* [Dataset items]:
<<<<

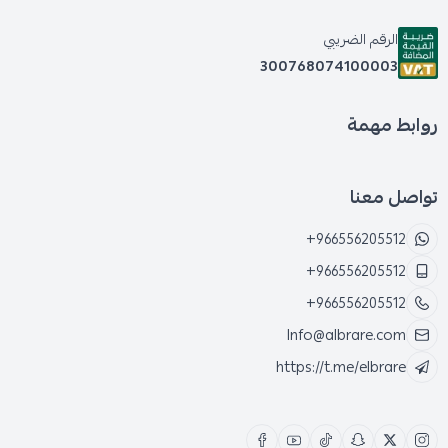
الرقم الضريبي
300768074100003
روابط مهمة
تواصل معنا
+966556205512
+966556205512
+966556205512
Info@albrare.com
https://t.me/elbrare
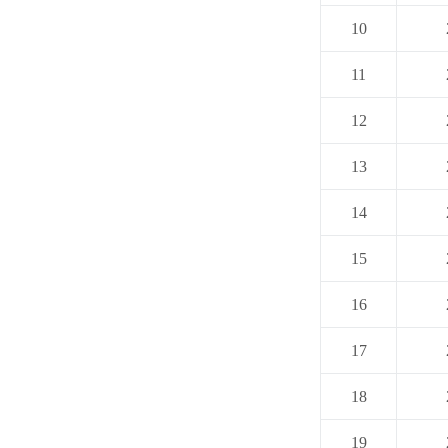
10
11
12
13
14
15
16
17
18
19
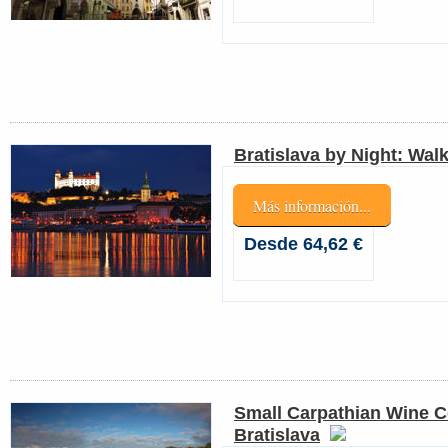
Bratislava by Night: Wal
Más información...
Desde 64,62 €
Small Carpathian Wine C
Bratislava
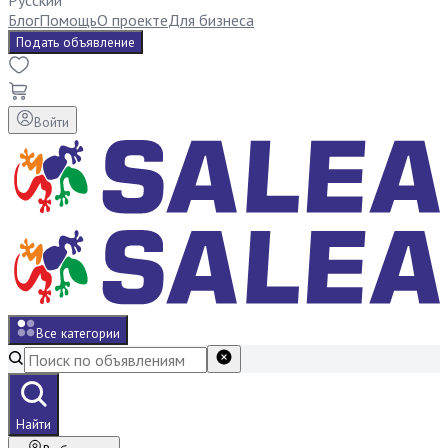
Русский
Блог
Помощь
О проекте
Для бизнеса
Подать объявление
Войти
Все категории
Найти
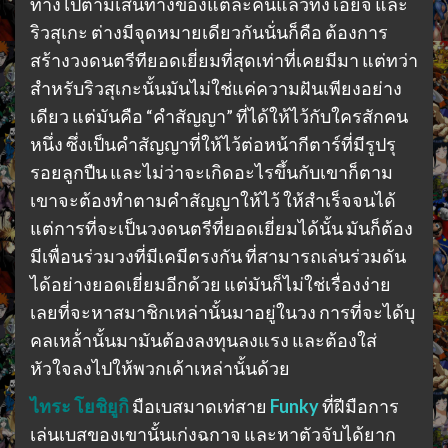
ทางไปตามเส้นทางของแต่ละคนแล้วทั้ง เอย์จิ และ
ริวสุเกะ ต่างมีจุดหมายเดียวกันนั่นก็คือ ต้องการ
สร้างวงดนตรีทียอดเยี่ยมที่สุดเท่าที่เคยมีมา แต่ทว่า
สำหรับริวสุเกะนั้นมันไม่ใช่แค่ความฝันเพียงอย่าง
เดียว แต่มันคือ “คำสัญญา” ที่ได้ให้ไว้กับใครสักคน
หนึ่ง ซึ่งเป็นคำสัญญาที่ให้ไว้ต่อหน้ากีตาร์ที่มีรูปรุ
รอยลูกปืน และไม่ว่าจะเกิดอะไรขึ้นกับเขาก็ตาม
เขาจะต้องทำตามคำสัญญาให้ไว้ ให้สำเร็จจนได้
แต่การที่จะเป็นวงดนตรีที่ยอดเยี่ยมได้นั้น มันก็ต้อง
มีเพื่อนร่วมวงที่มีเคมีตรงกัน ที่สามารถเล่นร่วมดัน
ได้อย่างยอดเยี่ยมอีกด้วย แต่มันก็ไม่ใช่เรื่องง่าย
เลยที่จะหาสมาชิกเหล่านั้นมาอยู่ในวง การที่จะได้บุ
คลเหล้่านั้นมามันต้องลงทุนลงแรง และต้องใส่
หัวใจลงไปให้พวกเค้าเหล่านั้นด้วย
ไทระ โยชิยูกิ
มือเบสมาดเท่สาย
Funky
ที่ฝีมือการ
เล่นเบสของเขานั้นเก่งฉกาจ และหาตัวจับได้ยาก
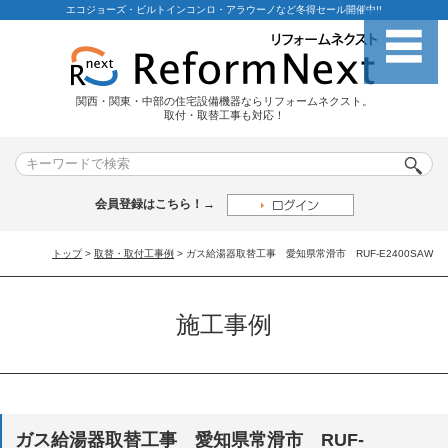
エコジョーズ・ビルトインコンロ・アラウーノなど冬得セール開催中!!
関西・関東・中部の住宅設備機器ならリフォームネクスト。
取付・取替工事も対応！
会員登録はこちら！→
トップ
>
取替・取付工事例
> ガス給湯器取替工事 愛知県常滑市 RUF-E2400SAW
施工事例
ガス給湯器取替工事 愛知県常滑市 RUF-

>>>>

* [Exercise]: Only lines from the one holding "รอยลูกปืน และไ" through the last line of the entries above are wanted, both ends included, each retyped exactly; no pictures.

* [Response for this exercise]:
รอยลูกปืน และไม่ว่าจะเกิดอะไรขึ้นกับเขาก็ตาม
เขาจะต้องทำตามคำสัญญาให้ไว้ ให้สำเร็จจนได้
แต่การที่จะเป็นวงดนตรีที่ยอดเยี่ยมได้นั้น มันก็ต้อง
มีเพื่อนร่วมวงที่มีเคมีตรงกัน ที่สามารถเล่นร่วมดัน
ได้อย่างยอดเยี่ยมอีกด้วย แต่มันก็ไม่ใช่เรื่องง่าย
เลยที่จะหาสมาชิกเหล่านั้นมาอยู่ในวง การที่จะได้บุ
คลเหล้่านั้นมามันต้องลงทุนลงแรง และต้องใส่
หัวใจลงไปให้พวกเค้าเหล่านั้นด้วย
ไทระ โยชิยูกิ
มือเบสมาดเท่สาย
Funky
ที่ฝีมือการ
เล่นเบสของเขานั้นเก่งฉกาจ และหาตัวจับได้ยาก
エコジョーズ・ビルトインコンロ・アラウーノなど冬得セール開催中!!
関西・関東・中部の住宅設備機器ならリフォームネクスト。
取付・取替工事も対応！
会員登録はこちら！→
トップ
>
取替・取付工事例
> ガス給湯器取替工事 愛知県常滑市 RUF-E2400SAW
施工事例
ガス給湯器取替工事 愛知県常滑市 RUF-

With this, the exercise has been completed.